Very great lookin' pictures. I'm impressed with your skills. Your fish are very photogenic, too. It disgusts me how good your tank looks without CO2 and ferts. Great job on that. Is that Anubias var. Nana right in the front and center?


----------



## biskit (Nov 17, 2005)

Yes |V|][{|-|/\[-|_, that is Anubias not sure if it is Anubias Nana though. 

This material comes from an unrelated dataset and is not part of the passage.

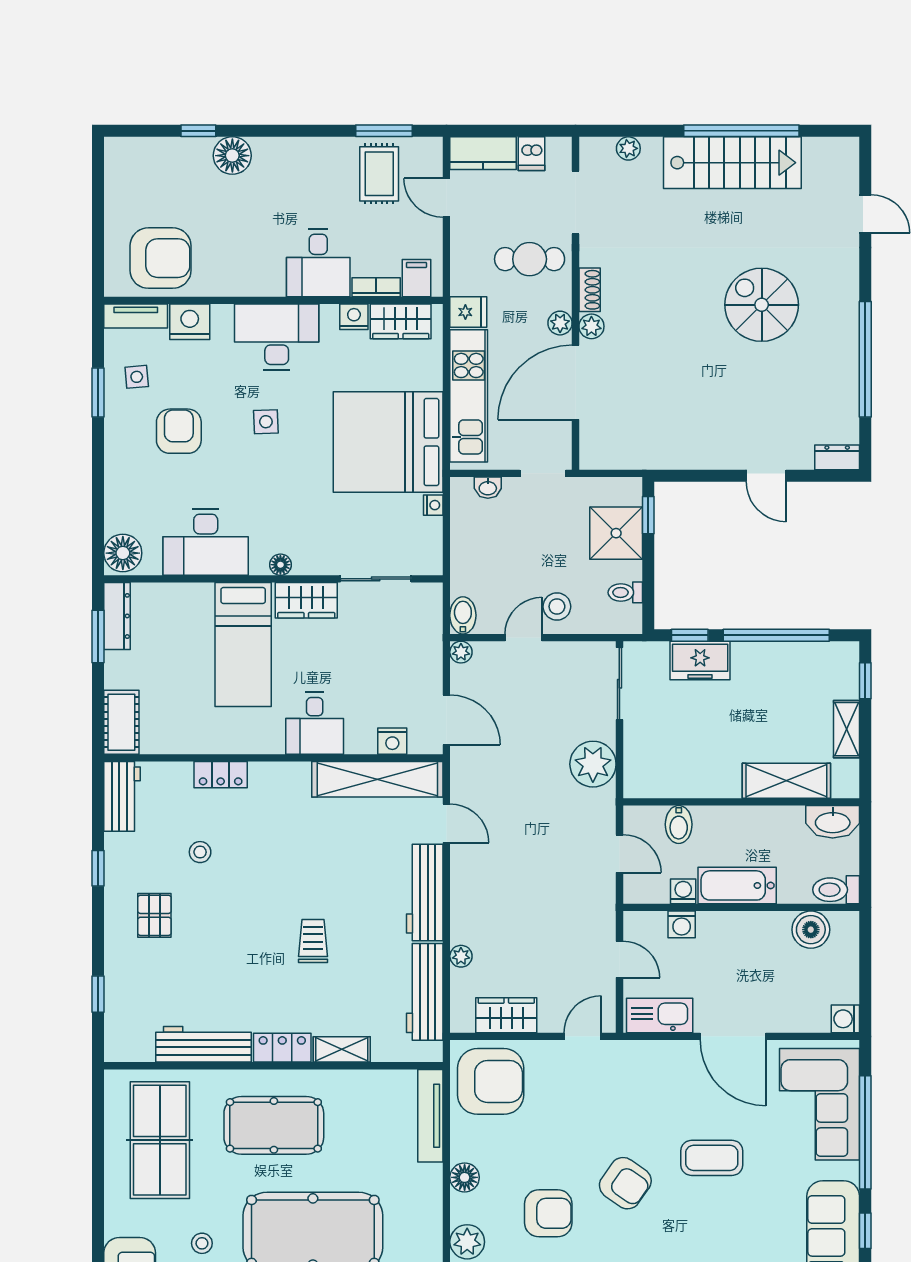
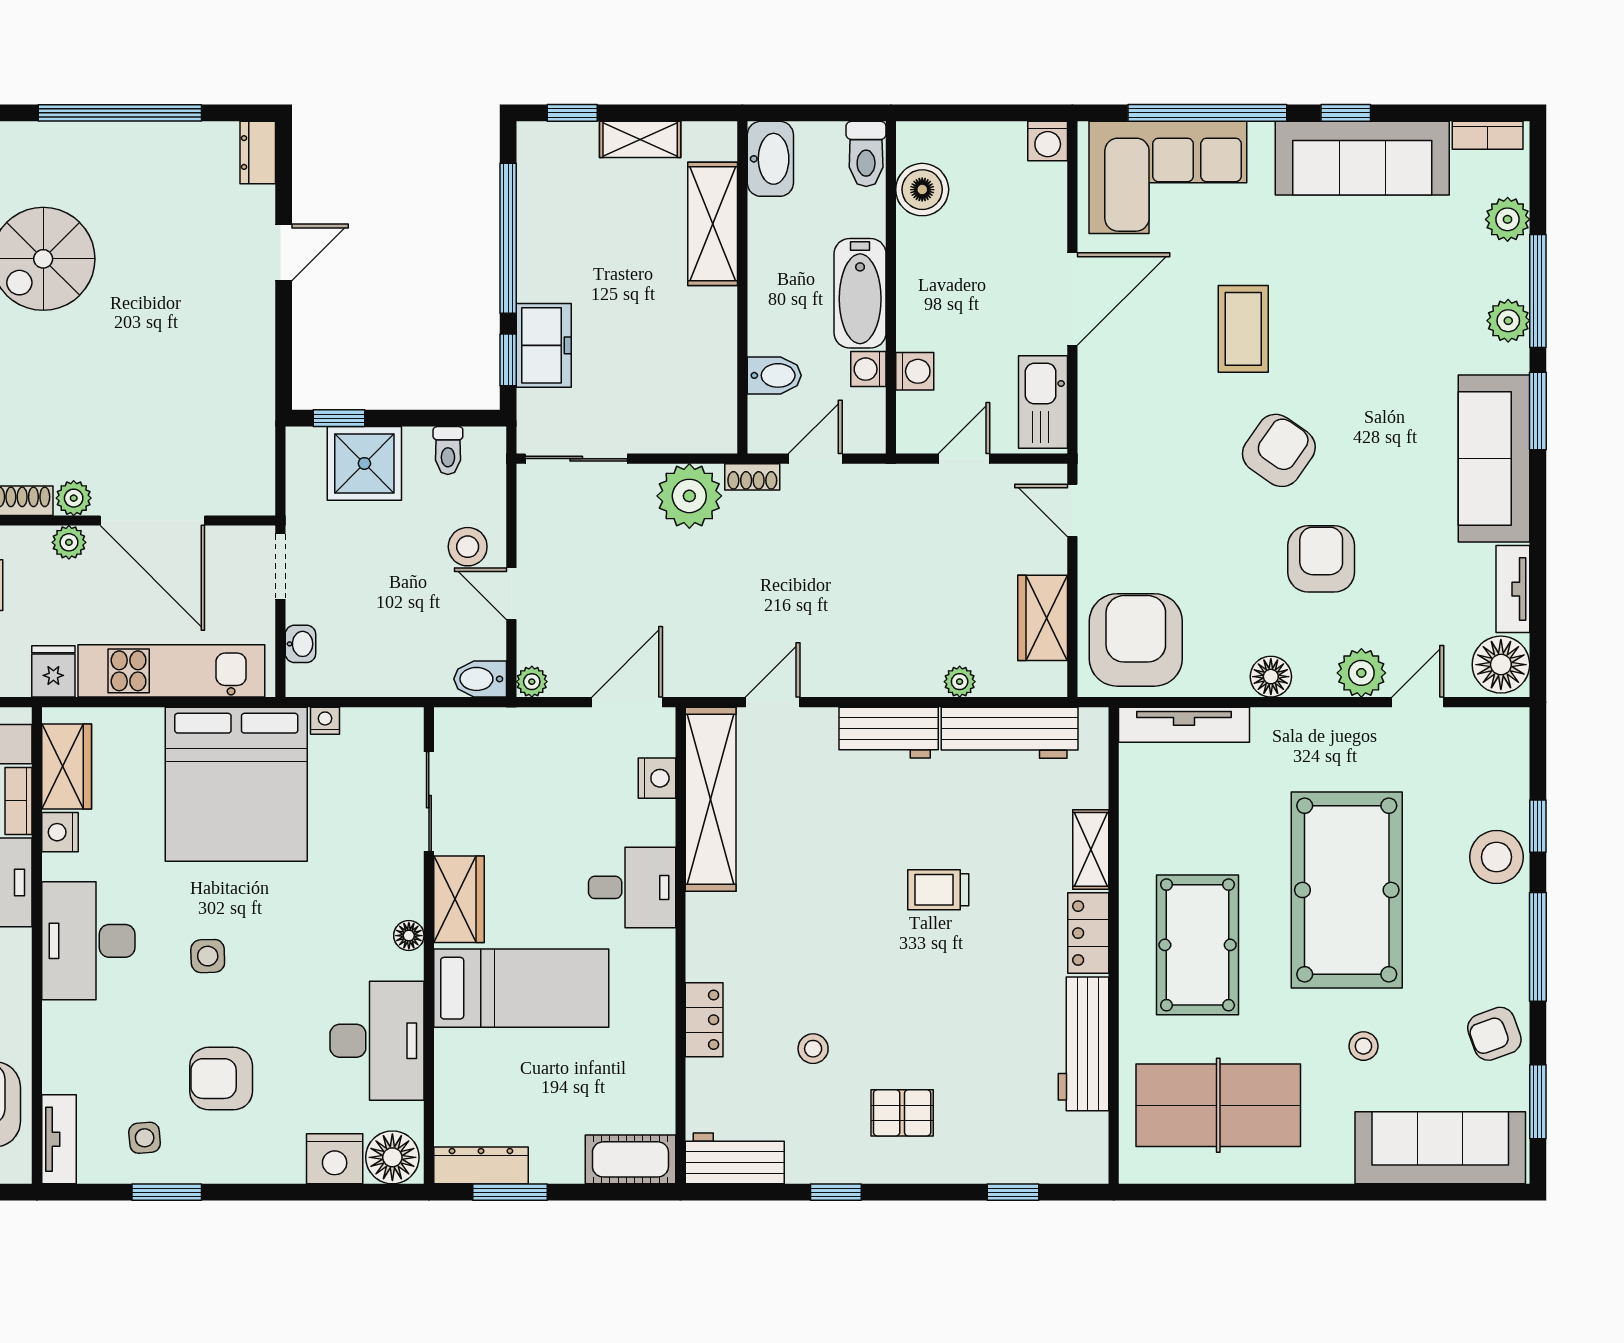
nightstand: (190, 322) -> (335, 1159), moved, turned -90
shoe rack: (607, 809) -> (752, 477), added
workbench: (425, 893) -> (889, 733), width x0.73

I'm very impressed with the growth of my plants. I have thought of injecting CO2 but I'm scared of what it might do to my pH, so I've skipped that idea.... (maybe one day....)


----------



## Lydia (Feb 6, 2005)

biskit said:


> Thank You
> 
> Yes, Lydia, those are all real plants. They have been growing very well even though I don't use any ferts or C02. Guess I've just been lucky


I guess you have! I have a heavily planted tank without ferts or CO2, but it doesn't look half as good as your tank. You did an awesome job on it!!


----------



## biskit (Nov 17, 2005)

> You did an awesome job on it!!


Thank You Lydia  I think I might have just been lucky with the plants I chose. 

I bought some ferts for the first time last week and just put some in yesterday (little pieces that you stick in the ground) I'll post some new pics soon.


----------